An der Studie nahmen zwanzig Probanden mittleren Alters teil, die über einen Zeitraum von 8 Wochen ein Ausdauertraining, bestehend aus Radfahren und Walking, absolvierten. Alle Teilnehmer waren Patienten mit erhöhtem Diabetesrisiko. Vor der Studie hatten die Probanden kaum oder gar keinen Sport betrieben.

Insulinsensitivität bei jedem Fünften unverändert 

Für die Forscher waren vor allem molekulare Veränderungen der Skelettmuskeln von Interesse. Bei den meisten Teilnehmern zeigte die sportliche Betätigung auch die erwartete Wirkung. Die Insulinsensitivität in den Muskeln verbesserte sich und bei den Genen der Glukose-und Fettverbrennung waren positive Veränderungen erkennbar. Jedoch reagierte jeder fünfte der Probanden nur sehr zurückhaltend, sodass in den Muskeln nur geringfügige Veränderungen feststellbar waren. 

Das Ergebnis ist für die Wissenschaft irritierend. Wurde doch bisher davon ausgegangen, dass Sport den Blutzuckerspiegel senkt, die Insulinsensitivität steigt und das viszerale Fett reduziert wird. Immerhin zeigte eine diesbezügliche von dem Wissenschaftler Thomas Yates durchgeführte englische Studie (PREPARE Studie 2011), dass bei Patienten mit Prädiabetes durch einfache sportliche Tätigkeit und einer gesunden Ernährung positive Veränderungen zu verzeichnen waren. Allerdings wurden bei allen Versuchsreihen bisher nur diejenigen Patienten berücksichtigt, die eine positive Entwicklung aufwiesen, während den nicht erfolgreichen Studienteilnehmern keine Beachtung geschenkt wurde. 

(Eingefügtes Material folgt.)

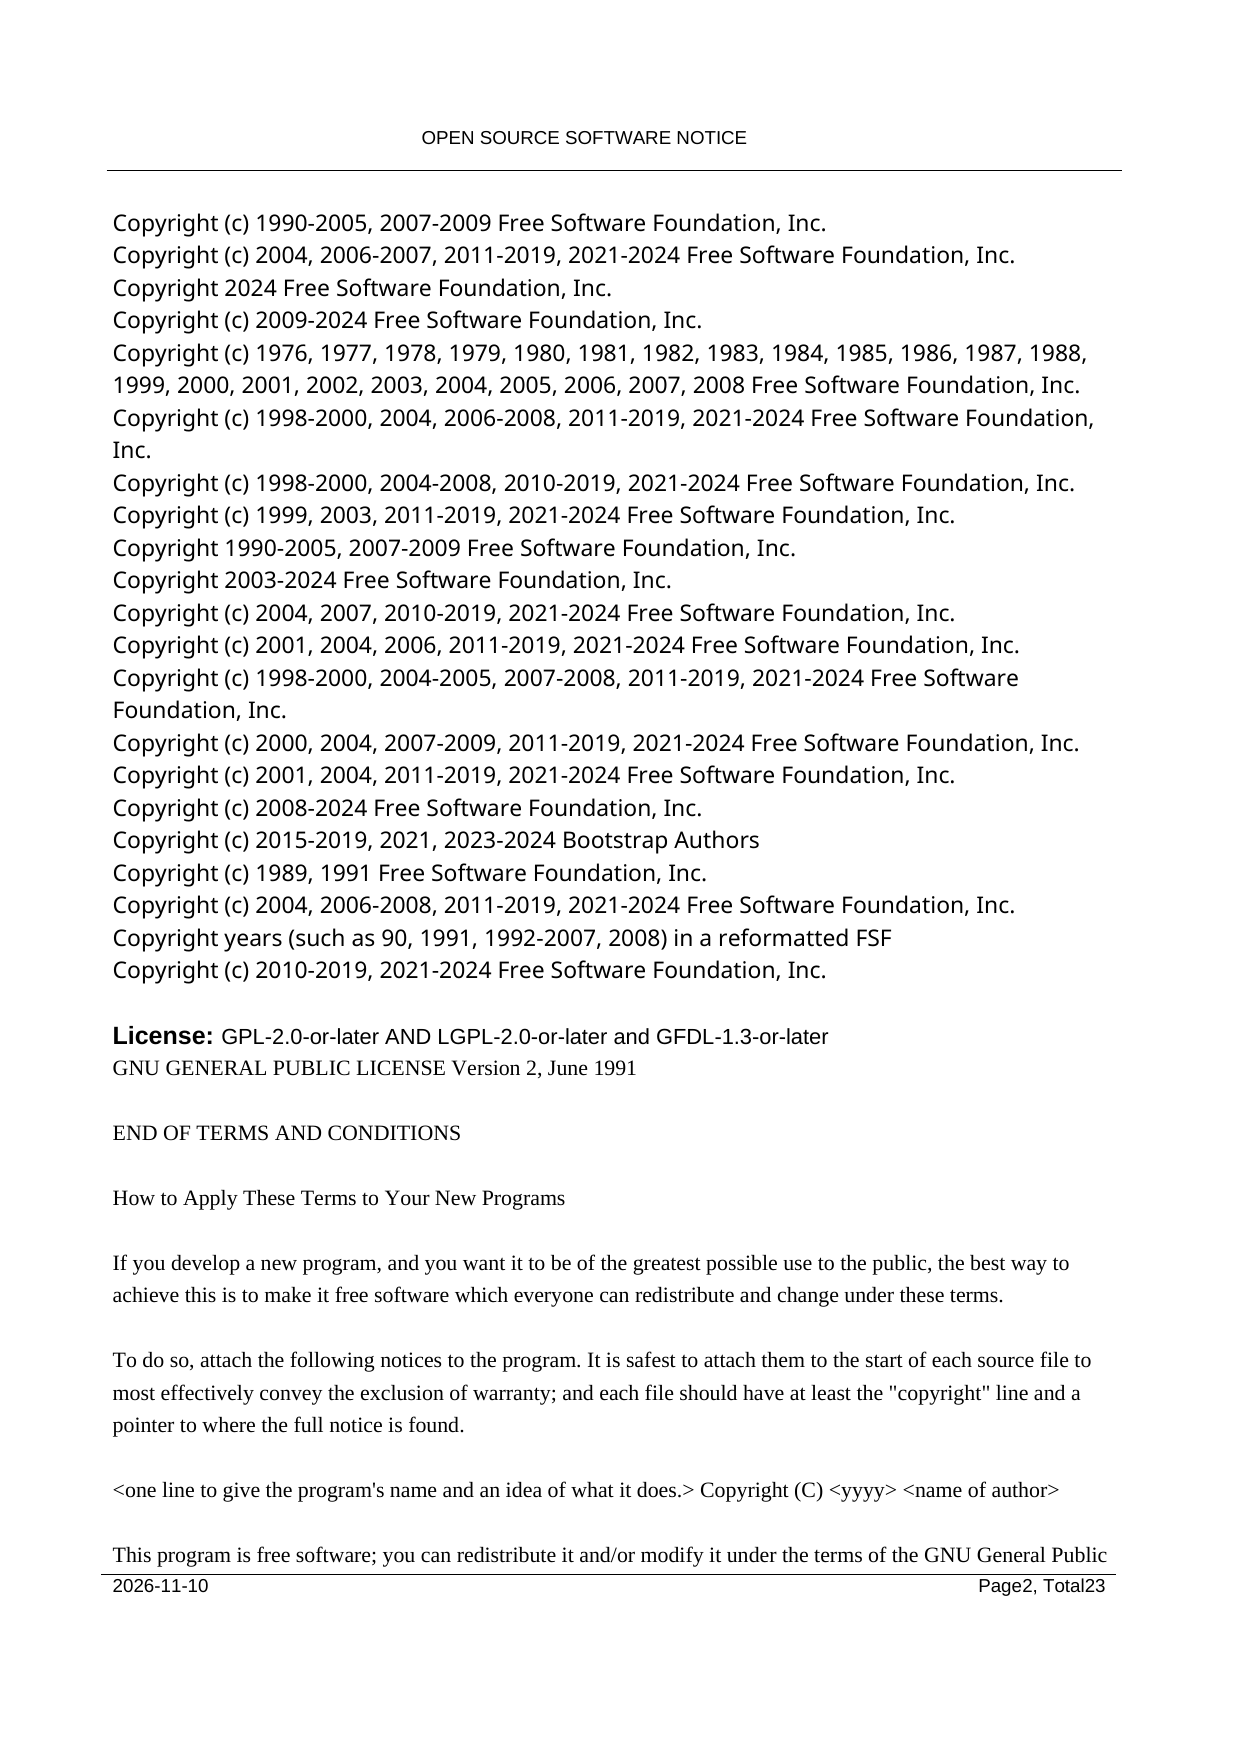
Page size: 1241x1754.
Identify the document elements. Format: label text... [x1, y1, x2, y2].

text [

TGF-beta beeinträchtigt Glukose -und Fettverbrennung 

Bisher konnte noch nicht geklärt werden, welche Parameter dafür 
verantwortlich sind, dass Non-Responder nicht von dem Sportprogramm profitieren, sondern zum Teil sogar wesentlich schlechtere Stoffwechselwerte aufzeigten als vor der Studie. Nicht so bei der Studienreihe aus Tübingen. Hier untersuchte das Forscherteam die molekularen Veränderungen im Skelettmuskel der Probanden. 

Dabei machte die Tübinger Forschergruppe eine interessante Entdeckung in Bezug auf den sogenannten "Crosstalk" zwischen Muskeln, Fett und Gehirn. So konnte eruiert werden, dass die Skelettmuskulatur bei Non-Respondern nicht so gut trainierbar ist wie bei den Respondern. Warum das so ist, konnte bisher noch nicht eindeutig geklärt werden. 

Fest steht, dass bei Non-Respondern der Botenstoff TGF -beta (Transforming growth factor beta) vermehrt gebildet wird. Dabei handelt es sich um ein sogenanntes Signalmolekül, das bei der Entwicklung und Differenzierung von Gewebe insbesondere in Bezug auf die Gene , die für die Glukose- und Fettverbrennung zuständig sind, eine entscheidende Rolle spielt. Durch den vermehrt vorhandenen Stoff TGF-beta wird die Glukose-und Fettverbrennung gehemmt und die Insulinsensitivität reduziert, wodurch die positiven Effekte der Sportinterventionen bei Non-Respondern keine oder nur geringfügig Wirkung zeigen. 

Kein Freifahrschein für Sportmuffel 

Auch wenn bei den Non-Respondern bei der Tübinger Sportintervention keine Wirkung festgestellt werden konnte, bedeutet das laut Forschermeinung nicht, dass die Non-Responder nun künftig von jeglicher Art körperlicher Ertüchtigung befreit sind. Im Gegenteil,
die Abteilungsleiterin der IDM ist sich sicher, dass es auch für Non-Responder ein individuell ausgerichtetes Trainingsprogramm gibt, mit dem das Diabetesrisiko zumindest reduziert werden kann. 

Für Typ-2-Diabetiker gilt daher als erste Therapieform immer noch die Anpassung der Lebensweise. Diese basiert auf vier Säulen:

  • Gesunde Ernährung
  • Regelmäßige körperliche Betätigung
  • Maßvoller Alkoholkonsum 
  • Verzicht auf Zigaretten/Tabak

Insbesondere zu Beginn der Erkrankung reichen diese Maßnahmen häufig aus, um den Blutzuckerspiegel zu normalisieren. Zudem ist eine gesunde Lebensweise in der Lage, einer Diabetes Erkrankung vorzubeugen. Kann der Insulinspiegel nicht mit diesen Maßnahmen unter Kontrolle gebracht werden, ist eine medikamentöse Therapie mit oralen Antidiabetika angezeigt.